Exercise brief —
Take the entries below and reproduce them word for word.

The data —

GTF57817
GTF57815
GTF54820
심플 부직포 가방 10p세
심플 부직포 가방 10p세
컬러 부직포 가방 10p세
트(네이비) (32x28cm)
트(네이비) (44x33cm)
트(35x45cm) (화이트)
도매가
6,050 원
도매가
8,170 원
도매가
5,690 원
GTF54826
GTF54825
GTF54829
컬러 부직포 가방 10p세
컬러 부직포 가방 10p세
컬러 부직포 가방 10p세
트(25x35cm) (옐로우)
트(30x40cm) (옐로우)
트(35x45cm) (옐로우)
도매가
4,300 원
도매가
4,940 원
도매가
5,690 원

Exercise solution —
GTF57817
GTF57815
GTF54820
심플 부직포 가방 10p세
심플 부직포 가방 10p세
컬러 부직포 가방 10p세
트(네이비) (32x28cm)
트(네이비) (44x33cm)
트(35x45cm) (화이트)
도매가
6,050 원
도매가
8,170 원
도매가
5,690 원
GTF54826
GTF54825
GTF54829
컬러 부직포 가방 10p세
컬러 부직포 가방 10p세
컬러 부직포 가방 10p세
트(25x35cm) (옐로우)
트(30x40cm) (옐로우)
트(35x45cm) (옐로우)
도매가
4,300 원
도매가
4,940 원
도매가
5,690 원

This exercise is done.